- Required work
• 1. Using the forum discussion about roleplaying game systems, decide whether each statement agrees with it: (a) one commenter strongly prefers a particular system when playing, (b) a commenter has recently been lurking at RPG.net, and (c) a commenter considers Rifts better regarded than Classic D&D. Answer yes or no for each and quote the deciding words.
• 2. List every game, website, and operating system that the forum discussion about roleplaying game systems mentions by name.

Perhaps because that is what a friend would like to run and they want to play in their friend's game?

I don't have a strong preference for system as a player. Instead I have a strong preference for gaming with people that don't suck. When I run a game, then I have stronger preferences since there is more investment involved of my time.
 

I've spent some time lurking recently at RPG.net, and if that community's any indication, D&D as a whole is one of the least-well-regarded systems out there (at least from a mechanical standpoint).

I'll second this. Classic D&D in a non-D&D RPG group is about as well regarded as Windows at a Linux users convention. And for much the same mix of technical reasons and snobbery. (That said, it's still from what I can tell better regarded than e.g. Rifts).

- Entries provided
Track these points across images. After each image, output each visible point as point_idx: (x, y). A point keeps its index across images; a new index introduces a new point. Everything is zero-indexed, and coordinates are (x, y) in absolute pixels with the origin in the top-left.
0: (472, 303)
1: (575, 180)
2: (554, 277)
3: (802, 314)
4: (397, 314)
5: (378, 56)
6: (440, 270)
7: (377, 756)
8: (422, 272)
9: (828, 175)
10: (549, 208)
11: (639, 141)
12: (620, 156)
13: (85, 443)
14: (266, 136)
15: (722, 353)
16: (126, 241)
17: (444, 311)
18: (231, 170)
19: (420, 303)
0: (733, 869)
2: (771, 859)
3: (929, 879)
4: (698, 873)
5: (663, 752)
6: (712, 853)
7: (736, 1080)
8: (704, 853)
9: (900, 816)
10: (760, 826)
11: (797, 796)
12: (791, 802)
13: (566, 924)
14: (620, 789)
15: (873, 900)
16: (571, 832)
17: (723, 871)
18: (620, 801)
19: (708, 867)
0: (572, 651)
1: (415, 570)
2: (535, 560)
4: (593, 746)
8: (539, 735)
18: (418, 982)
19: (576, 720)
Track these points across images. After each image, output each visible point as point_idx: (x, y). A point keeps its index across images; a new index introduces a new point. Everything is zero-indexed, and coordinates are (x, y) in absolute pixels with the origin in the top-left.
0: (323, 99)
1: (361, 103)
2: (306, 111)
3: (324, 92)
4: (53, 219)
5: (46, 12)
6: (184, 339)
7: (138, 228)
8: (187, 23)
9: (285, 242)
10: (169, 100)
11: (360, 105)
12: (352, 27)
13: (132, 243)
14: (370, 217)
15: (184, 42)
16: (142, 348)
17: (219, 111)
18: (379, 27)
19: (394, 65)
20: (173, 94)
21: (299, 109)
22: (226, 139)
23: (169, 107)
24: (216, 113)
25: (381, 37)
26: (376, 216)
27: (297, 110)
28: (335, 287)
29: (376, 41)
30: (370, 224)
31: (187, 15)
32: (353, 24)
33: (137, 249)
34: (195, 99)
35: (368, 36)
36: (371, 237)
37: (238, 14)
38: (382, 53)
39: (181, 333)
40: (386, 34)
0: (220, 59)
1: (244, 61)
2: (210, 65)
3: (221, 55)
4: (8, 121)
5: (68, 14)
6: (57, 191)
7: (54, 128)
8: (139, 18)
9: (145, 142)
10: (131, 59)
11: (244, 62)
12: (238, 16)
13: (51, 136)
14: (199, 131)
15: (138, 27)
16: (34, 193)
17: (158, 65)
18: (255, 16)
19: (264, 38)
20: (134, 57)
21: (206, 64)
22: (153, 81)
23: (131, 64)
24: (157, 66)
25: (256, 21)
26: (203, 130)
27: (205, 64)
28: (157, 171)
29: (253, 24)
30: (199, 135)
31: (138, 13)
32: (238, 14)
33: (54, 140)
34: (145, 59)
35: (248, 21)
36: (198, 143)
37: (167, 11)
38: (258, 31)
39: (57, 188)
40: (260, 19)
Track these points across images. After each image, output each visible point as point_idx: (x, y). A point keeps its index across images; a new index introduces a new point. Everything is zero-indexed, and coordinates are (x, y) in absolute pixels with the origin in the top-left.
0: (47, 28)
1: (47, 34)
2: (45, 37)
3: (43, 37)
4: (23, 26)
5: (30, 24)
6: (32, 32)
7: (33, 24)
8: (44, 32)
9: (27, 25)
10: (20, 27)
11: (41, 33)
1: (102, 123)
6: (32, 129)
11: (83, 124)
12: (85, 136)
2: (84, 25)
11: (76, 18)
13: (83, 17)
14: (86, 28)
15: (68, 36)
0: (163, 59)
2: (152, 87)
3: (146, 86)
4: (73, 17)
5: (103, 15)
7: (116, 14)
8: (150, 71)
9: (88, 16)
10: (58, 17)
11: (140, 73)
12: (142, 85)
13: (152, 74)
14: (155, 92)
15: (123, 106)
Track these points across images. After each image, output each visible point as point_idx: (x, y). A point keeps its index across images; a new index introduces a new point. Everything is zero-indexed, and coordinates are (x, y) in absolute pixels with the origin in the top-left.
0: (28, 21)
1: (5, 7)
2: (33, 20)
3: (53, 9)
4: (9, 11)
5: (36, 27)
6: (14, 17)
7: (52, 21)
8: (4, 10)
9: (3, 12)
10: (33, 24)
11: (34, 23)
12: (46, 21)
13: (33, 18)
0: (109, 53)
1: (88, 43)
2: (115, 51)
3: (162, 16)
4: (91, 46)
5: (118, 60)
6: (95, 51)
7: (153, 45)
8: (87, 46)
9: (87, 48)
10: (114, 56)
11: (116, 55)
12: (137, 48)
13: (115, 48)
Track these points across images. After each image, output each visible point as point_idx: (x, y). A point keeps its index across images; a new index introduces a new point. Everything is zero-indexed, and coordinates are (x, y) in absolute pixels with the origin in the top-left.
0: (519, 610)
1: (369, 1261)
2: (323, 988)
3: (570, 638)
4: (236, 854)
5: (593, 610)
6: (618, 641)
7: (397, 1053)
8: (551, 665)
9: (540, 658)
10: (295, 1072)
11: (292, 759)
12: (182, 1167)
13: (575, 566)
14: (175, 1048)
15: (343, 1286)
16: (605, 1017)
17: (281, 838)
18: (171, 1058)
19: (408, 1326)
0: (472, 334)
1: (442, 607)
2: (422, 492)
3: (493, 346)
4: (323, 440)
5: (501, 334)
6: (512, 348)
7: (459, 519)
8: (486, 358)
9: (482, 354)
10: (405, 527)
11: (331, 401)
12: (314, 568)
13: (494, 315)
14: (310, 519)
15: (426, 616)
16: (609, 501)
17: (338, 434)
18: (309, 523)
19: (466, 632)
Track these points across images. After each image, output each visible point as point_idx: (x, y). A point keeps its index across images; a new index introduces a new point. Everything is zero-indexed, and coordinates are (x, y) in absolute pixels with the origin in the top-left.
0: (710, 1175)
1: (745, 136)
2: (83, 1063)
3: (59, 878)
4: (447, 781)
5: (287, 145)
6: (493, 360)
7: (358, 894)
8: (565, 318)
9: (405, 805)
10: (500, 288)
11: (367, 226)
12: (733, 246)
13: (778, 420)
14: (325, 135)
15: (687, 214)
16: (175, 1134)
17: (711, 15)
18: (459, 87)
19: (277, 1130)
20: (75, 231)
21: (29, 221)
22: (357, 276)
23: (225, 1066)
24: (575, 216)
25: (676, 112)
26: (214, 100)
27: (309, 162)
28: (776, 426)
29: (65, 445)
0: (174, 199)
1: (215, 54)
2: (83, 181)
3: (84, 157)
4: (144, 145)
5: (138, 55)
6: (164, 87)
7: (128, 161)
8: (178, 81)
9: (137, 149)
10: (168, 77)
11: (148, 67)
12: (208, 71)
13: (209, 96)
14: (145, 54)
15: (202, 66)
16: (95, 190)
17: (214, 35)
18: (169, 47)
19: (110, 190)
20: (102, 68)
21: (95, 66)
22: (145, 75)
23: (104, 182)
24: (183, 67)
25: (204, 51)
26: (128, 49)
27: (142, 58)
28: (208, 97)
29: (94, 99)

- Solutions to the problems
• 1.
(a) No: "I don't have a strong preference for system as a player."
(b) Yes: "I've spent some time lurking recently at RPG.net"
(c) No: "it's still from what I can tell better regarded than e.g. Rifts"

• 2. D&D, RPG.net, Windows, Linux, Rifts